A Polarização entre os pensamentos de esquerda e direita passa por um processo de crescimento que se acentuou nos últimos anos, e culminou com a aceitação da violência como um meio justificável para que sejam atingidos os objetivos políticos. Nos Estados Unidos se estimava em 2019 que 20% dos partidários de ambas as tendências defendiam que a violência até podia ser aceita se seu partido perdesse as eleições de 2020. Já entre 2020 e 2021 a percentagem das pessoas que diziam que protestos violentos eram inaceitáveis caiu de 82% para 76%, sendo mais baixo nas classes privilegiadas. 

Um estudo publicado em 2018 pesquisou 8 mil americanos e identificou 7 grupos de pessoas que tinham diferentes crenças ideológicas. Dois deles foram identificados como:

  • Conservadores Radicais - esse grupo responde por 6% da população, e seus membros são fortemente engajados politicamente, e têm uma retórica estridente e inflexível. Eles se consideram os últimos defensores dos valores tradicionais que estão ameaçados pela extrema esquerda. Foi esse grupo que esteve no comando da invasão do Capitólio na tentativa de impedir que Joe Biden fosse declarado presidente. 
  • Militantes Progressistas - é o grupo de extrema esquerda, que responde por 8% da população, e está fortemente sensibilizado com o bem estar e a igualdade, em particular no que tange à raça, ao gênero e a outras identificações dos grupos minoritários. Seu discurso combate as estruturas do poder, as responsabilizando pela manutenção das desigualdades. Este grupo é o que tem maior presença na mídia, e está muito bem representado dos protestos nas universidades e nos deslocamentos das massas em favor das causas progressistas. 
O que leva esses dois grupos, que respondem por apenas 14% da população dos Estados Unidos, a terem uma influência gigantesca na política americana é a forma como eles expressam um enorme ódio um pelo outro. Eles possuem similaridades. Os Conservadores Radicais são o mais "branco" entre todos os grupos (88%), mas surpreendentemente eles são seguidos pelos Militantes Progressistas com 80%. Ao mesmo tempo os Militantes Progressistas são o grupo mais rico (e mais culto) e são seguidos de perto pelos Conservadores Radicais.

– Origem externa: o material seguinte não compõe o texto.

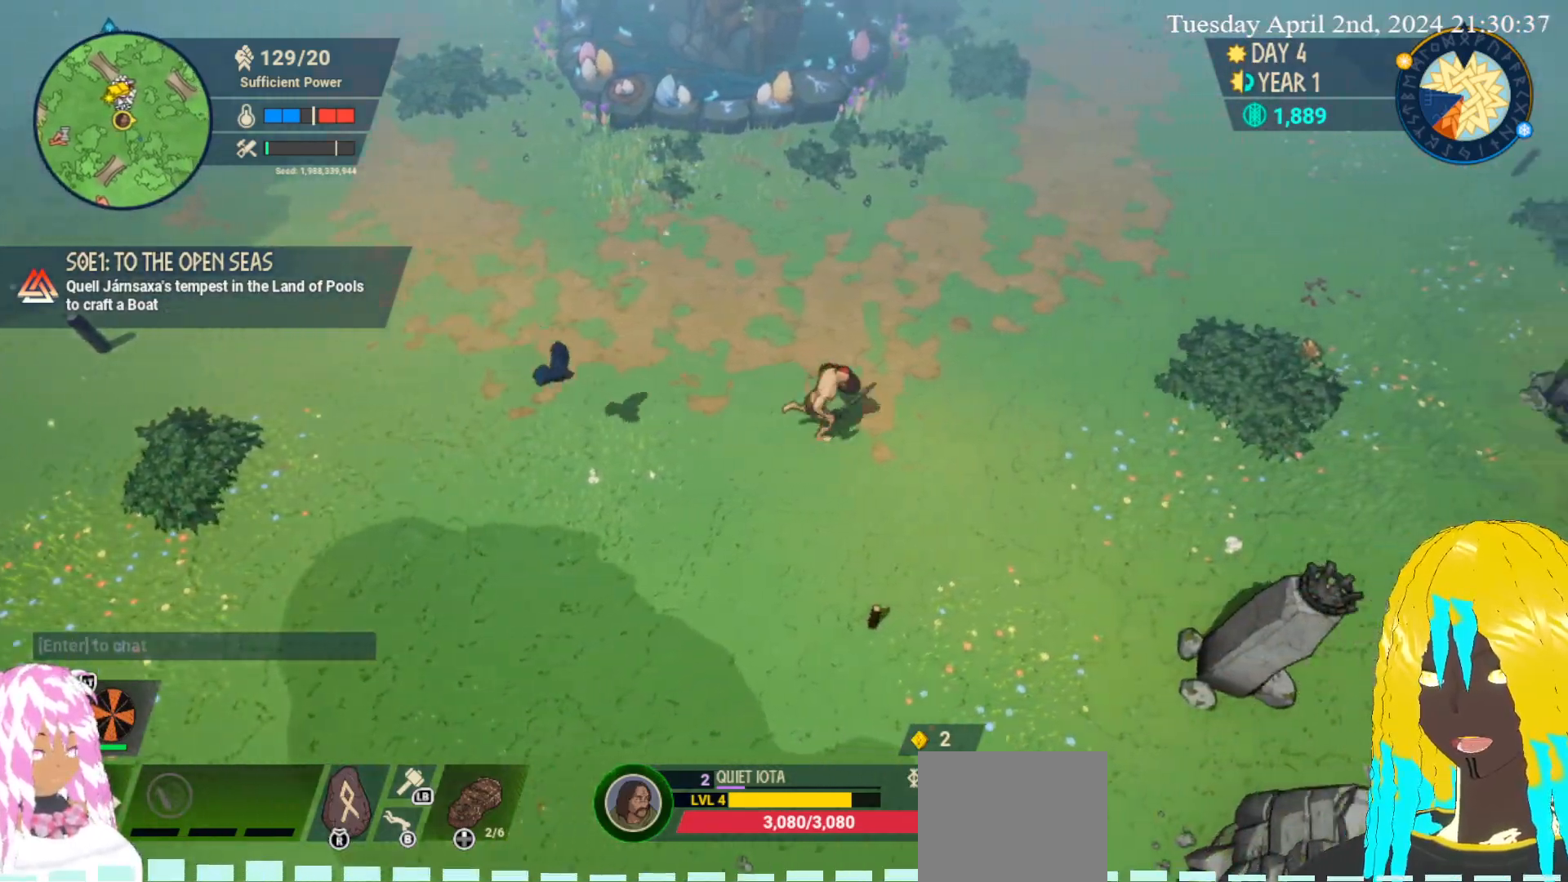
{"buttons": [], "left_stick": "down-right", "right_stick": "center", "events": [[267, "CROSS", "down"], [350, "CROSS", "up"], [367, "left_stick", "down-right"]]}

Todas as pesquisas nesse sentido evidenciam o crescimento entre os chamados brancos liberais dos temas relativos à raça e à identidade. Em função da velocidade e o fervor com que os brancos americanos estão abraçando as novas convicções a respeito de raça, gênero e imigração, essa tendência recebeu a alcunha de "o Grande Despertar". Ela teve inicio em 2014, antes da era Trump. 2014 foi um ano de dois grandes assassinatos por parte da polícia, Michael Brown em Ferguson e Eric Garner em Nova York, e isso levou os brancos liberais a se moverem para a esquerda nas questões de raça, imigração e gênero, mais até que os negros (e sem dúvida mais que os brancos conservadores). 

Os americanos, viciados em estatística, detectaram também um frequência maior no emprego de palavras relacionadas com justiça social. Esse termo teve na mídia um crescimento de mais de 400% entre 2010 e 2018. O mesmo ocorreu com palavras relacionadas com a intolerância, tais com sexismo, homofobia, transfobia (aversão aos transexuais). 

Esse movimento não se limitou aos brancos liberais dos Estados Unidos, nos campus universitários e fora deles, e se espalhou entre as democracias liberais que estavam sendo sacudidas pelos movimentos populistas, em particular aqueles de extrema direita. Essa mudança na forma como se comporta a sociedade fez com que as velhas regras deixassem de ser aplicadas. Ela teve tudo a ver com a forma como nos conectamos atualmente, com o crescimento exponencial da Internet, principalmente o das plataformas de mídia social. Mas essas plataformas já estavam disponíveis desde 2004, então o que explica essa mudança apenas 10 anos depois?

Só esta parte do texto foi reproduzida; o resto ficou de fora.